Può darsi che il millennio sia stato recuperato, ma nella foga si sono certamente smarriti i centocinquant’anni della “Questione meridionale” e siamo tornati ai tempi del ravennate Carlo Luigi Farini, luogotenente del re nelle terre del Sud e, di lì a poco, Presidente del Consiglio, che, nel dicembre 1860, dimenticata la “passione unitaria“, scriveva a Minghetti:

non ci sono cento unitarii in sette milioni di abitanti. Ne pur di liberali c’è da far nerbo. E Napoli è tutto: la provincia non ha popoli, ha mandrie: qualche barone o di titolo o di gleba le mena [ . .]. Or con questa materia che cosa vuoi costruire? E per Dio ci soverchian di numero nei parlamenti, se non stiamo bene uniti a settentrione“.

E’ difficile capire se nei fatidici mille anni siano compresi quelli più recenti, ma come tacerlo? E’ quantomeno singolare ridurre le responsabilità del dramma della scuola al trio Moratti, Fioroni, Gelmini, quando la loro “filosofia“, con buona pace dei filosofi, è già nelle note esplicative che accompagnano il testo del bilancio di previsione del 1980, e che Spadolini trasmise al ministero del Tesoro nel 1979: razionalizzazione nell’utilizzazione del personale, produttività della spesa per l’istruzione, diminuzione del costo economico.
Non occorrono intelligenze nordiche per capire che l’Italia s’è fatta senza rivoluzione, con patti scellerati tra padroni delle terre e padroni di manifatture, sicché da Nord a Sud non c’è chi possa chiamarsi fuori e dar lezioni. Insieme, negli anni Sessanta e Settanta del secolo scorso, studenti e lavoratori hanno dato battaglia. Bombe e attentati li hanno messi a tacere. La spinta al cambiamento s’è fermata e la caduta del muro di Berlino ha messo in discussione un equilibrio fragile e sempre più precario. Un equilibrio che s’è rotto quando a dettar le regole sono stati i mercati e l’Europa delle banche; quando i bilanci “europei“, senza migliorare il “prodotto scuola” e senza tirarci fuori da presunti disastri economici, sono bastati a indebolire le scarse potenzialità di un sistema formativo costretto a operare in condizioni di crescente isolamento. La scuola, oggi, è lo specchio di un Paese scosso dalle fondamenta, afflitto dal degrado del Mezzogiorno, dal fiorire dell’azienda-mafia che dilaga anche al Nord, dalla ripresa di antichi pregiudizi antimeridionalisti e dalla protesta leghista, che pone sul tappeto una pretesa differenza di cultura di razza fra gli abitanti delle diverse aree del Paese.

### Dati archiviati
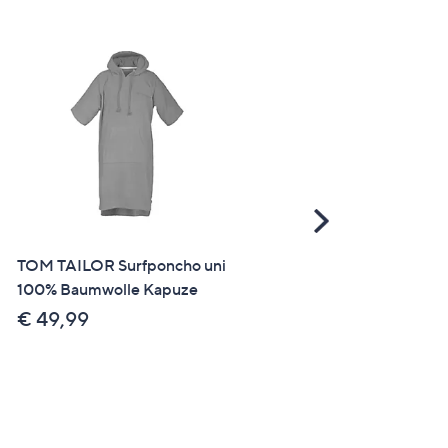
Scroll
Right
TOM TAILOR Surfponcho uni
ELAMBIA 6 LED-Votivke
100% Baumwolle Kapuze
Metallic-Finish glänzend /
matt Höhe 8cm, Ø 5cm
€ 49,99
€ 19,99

==

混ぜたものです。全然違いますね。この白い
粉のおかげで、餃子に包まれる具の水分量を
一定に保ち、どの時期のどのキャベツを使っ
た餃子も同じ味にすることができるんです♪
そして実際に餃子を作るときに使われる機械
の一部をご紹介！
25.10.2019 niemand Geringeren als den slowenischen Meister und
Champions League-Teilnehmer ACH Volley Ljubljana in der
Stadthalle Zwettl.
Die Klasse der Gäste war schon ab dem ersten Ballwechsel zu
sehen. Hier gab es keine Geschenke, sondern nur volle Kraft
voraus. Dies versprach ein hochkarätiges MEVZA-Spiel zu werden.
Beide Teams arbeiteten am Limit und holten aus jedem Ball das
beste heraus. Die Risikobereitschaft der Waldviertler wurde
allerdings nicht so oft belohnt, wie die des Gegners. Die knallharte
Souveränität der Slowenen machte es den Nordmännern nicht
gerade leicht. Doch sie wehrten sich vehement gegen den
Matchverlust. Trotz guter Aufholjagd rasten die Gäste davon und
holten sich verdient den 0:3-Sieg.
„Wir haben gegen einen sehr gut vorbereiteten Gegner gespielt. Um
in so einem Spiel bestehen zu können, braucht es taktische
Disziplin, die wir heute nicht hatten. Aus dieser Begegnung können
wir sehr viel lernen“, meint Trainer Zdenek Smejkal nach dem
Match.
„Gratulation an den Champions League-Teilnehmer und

### Compito assegnato 1
Riscrivi la parte del brano sulla scuola e la Questione meridionale compresa tra "E’ difficile capire" e "del costo economico.", estremi inclusi, mettendo "terzetto" al posto di "trio".
### Compito assegnato 2
Traduci in inglese questa frase del brano sulla scuola e la Questione meridionale: "Insieme, negli anni Sessanta e Settanta del secolo scorso, studenti e lavoratori hanno dato battaglia."
### Compito assegnato 3
Prosegui il brano sulla scuola e la Questione meridionale a partire dall'ultima frase riportata.

### Risposta all'esercizio 1
E’ difficile capire se nei fatidici mille anni siano compresi quelli più recenti, ma come tacerlo? E’ quantomeno singolare ridurre le responsabilità del dramma della scuola al terzetto Moratti, Fioroni, Gelmini, quando la loro “filosofia“, con buona pace dei filosofi, è già nelle note esplicative che accompagnano il testo del bilancio di previsione del 1980, e che Spadolini trasmise al ministero del Tesoro nel 1979: razionalizzazione nell’utilizzazione del personale, produttività della spesa per l’istruzione, diminuzione del costo economico.

### Risposta all'esercizio 2
Together, in the sixties and seventies of the last century, students and workers put up a fight.

### Risposta all'esercizio 3
In queste condizioni, l’illusione delle “due scuole” è rovinosa e può solo consolidare il clima di contrapposizione che, per dirla con Santarelli, un grande storico troppo presto dimenticato, ha le sue radici nella “forza eversiva dei fatti: l’integrazione capitalistica euro-occidentale, il salto o i salti di qualità tecnologico-produttivi dell’economia settentrionale“. Non è un caso che il dibattito sulla scuola, si polarizzi sulla contrapposizione pubblico-privato, che diventa un’astrazione e rischia di farsi il riflesso d’uno specchio deformante. In realtà, ciò che in altri settori non è facile da cogliere, guardando alla scuola si fa molto più chiaro: l’attacco alla formazione ha ovunque la stessa pesantezza, ma l’effetto dei colpi non può essere uguale. Un dualismo ormai incancrenito rischia di produrre fratture micidiali. È la conseguenza estrema e, per molti versi prevedibile, d’un ritardo in cui gli aspetti “quantitativi” si risolvono ormai in un “gap qualitativo” che, nei fatti, segna una divaricazione non più rimediabile.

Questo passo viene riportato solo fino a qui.